* Raw data:
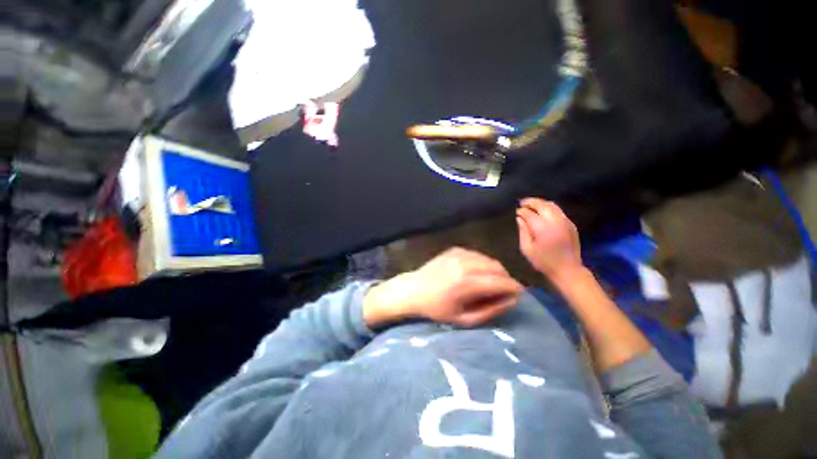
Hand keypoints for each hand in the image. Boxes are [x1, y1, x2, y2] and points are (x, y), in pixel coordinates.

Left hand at [364, 248, 522, 327]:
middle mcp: (465, 263)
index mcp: (467, 283)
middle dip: (506, 280)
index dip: (514, 290)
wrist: (412, 290)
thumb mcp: (464, 319)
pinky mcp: (455, 249)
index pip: (503, 282)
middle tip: (502, 292)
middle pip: (499, 268)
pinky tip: (474, 274)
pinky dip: (482, 264)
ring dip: (495, 271)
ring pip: (489, 260)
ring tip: (489, 284)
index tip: (516, 297)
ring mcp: (459, 253)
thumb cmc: (436, 309)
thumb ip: (491, 310)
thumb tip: (513, 300)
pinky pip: (477, 255)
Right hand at [516, 198, 582, 280]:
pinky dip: (549, 208)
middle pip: (542, 205)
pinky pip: (558, 211)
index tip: (516, 212)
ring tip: (531, 204)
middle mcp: (555, 221)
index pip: (529, 213)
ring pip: (552, 205)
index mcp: (543, 228)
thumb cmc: (544, 262)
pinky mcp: (571, 224)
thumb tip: (519, 219)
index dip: (521, 211)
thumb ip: (523, 231)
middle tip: (522, 202)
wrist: (568, 270)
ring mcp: (565, 222)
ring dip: (540, 203)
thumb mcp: (527, 249)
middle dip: (531, 202)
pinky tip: (543, 212)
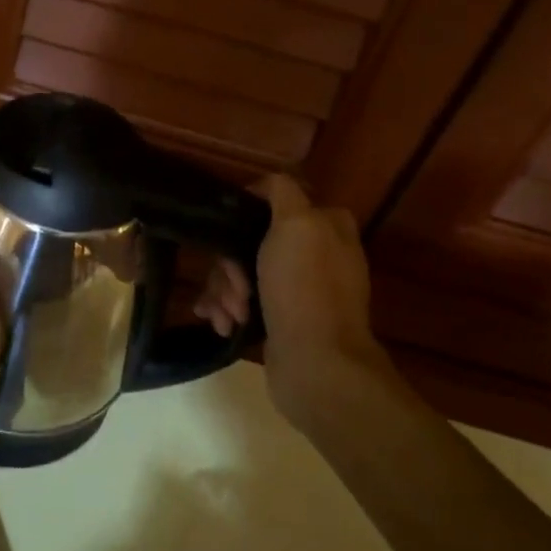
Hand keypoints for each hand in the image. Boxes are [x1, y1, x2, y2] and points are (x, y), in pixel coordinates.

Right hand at [194, 177, 388, 420]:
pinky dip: (229, 309)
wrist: (316, 364)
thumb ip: (282, 193)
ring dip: (225, 291)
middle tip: (233, 287)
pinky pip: (244, 302)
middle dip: (230, 265)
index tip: (226, 237)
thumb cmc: (304, 288)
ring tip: (228, 314)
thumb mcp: (296, 224)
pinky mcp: (283, 318)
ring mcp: (300, 288)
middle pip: (251, 242)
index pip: (273, 204)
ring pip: (242, 273)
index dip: (244, 218)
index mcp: (326, 226)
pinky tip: (224, 324)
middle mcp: (316, 253)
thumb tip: (264, 186)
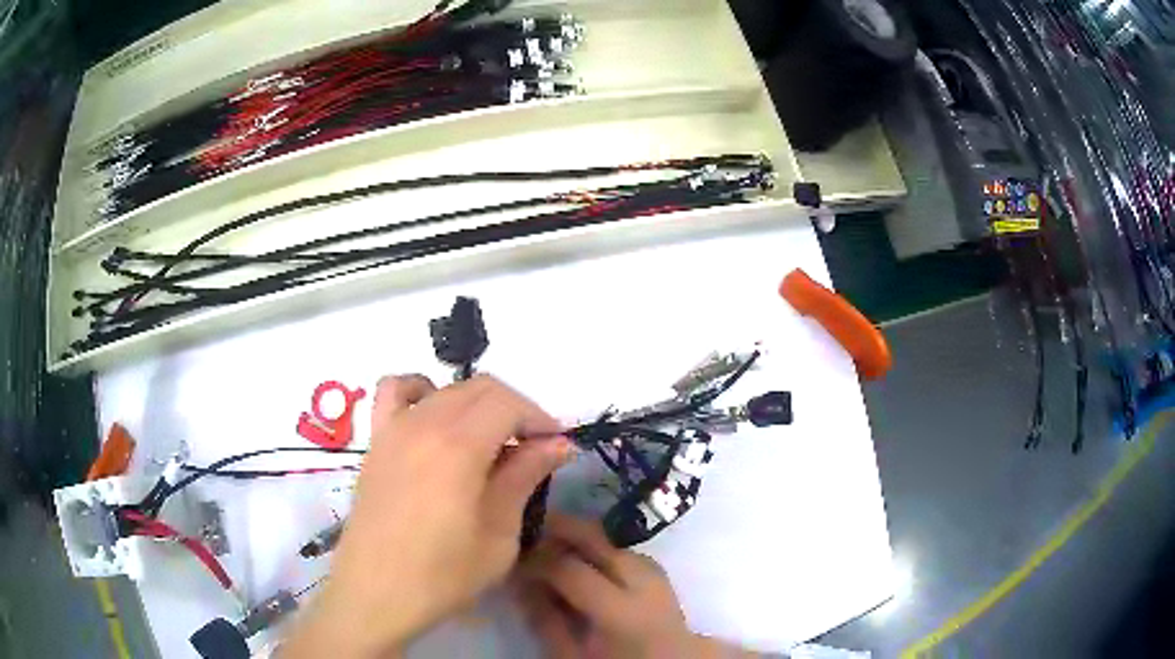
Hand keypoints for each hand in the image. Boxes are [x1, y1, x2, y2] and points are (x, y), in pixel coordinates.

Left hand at [284, 374, 573, 657]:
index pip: (508, 403)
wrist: (376, 593)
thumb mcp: (499, 534)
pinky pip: (394, 392)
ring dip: (477, 405)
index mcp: (458, 446)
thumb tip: (558, 444)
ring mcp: (393, 428)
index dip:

* Assignment:
Please retype the lines from the one containing "middle pip: (251, 242)" through the last line of the records above, exactly as written, and leave out any pictures.

* Answer box:
middle pip: (251, 242)
index pip: (273, 204)
ring pip: (242, 273)
index dip: (244, 218)
index mcp: (326, 226)
pinky tip: (224, 324)
middle mcp: (316, 253)
thumb tip: (264, 186)
Hand keypoints for each hand in the image. Boxes are [x1, y1, x2, y2] and points are (x, y), in pixel coordinates.

Left hand at [284, 374, 573, 657]:
index pip: (508, 403)
wrist: (376, 593)
thumb mcp: (499, 534)
pinky pip: (394, 392)
ring dip: (477, 405)
index mcp: (458, 446)
thumb tip: (558, 444)
ring mcp: (393, 428)
index dip:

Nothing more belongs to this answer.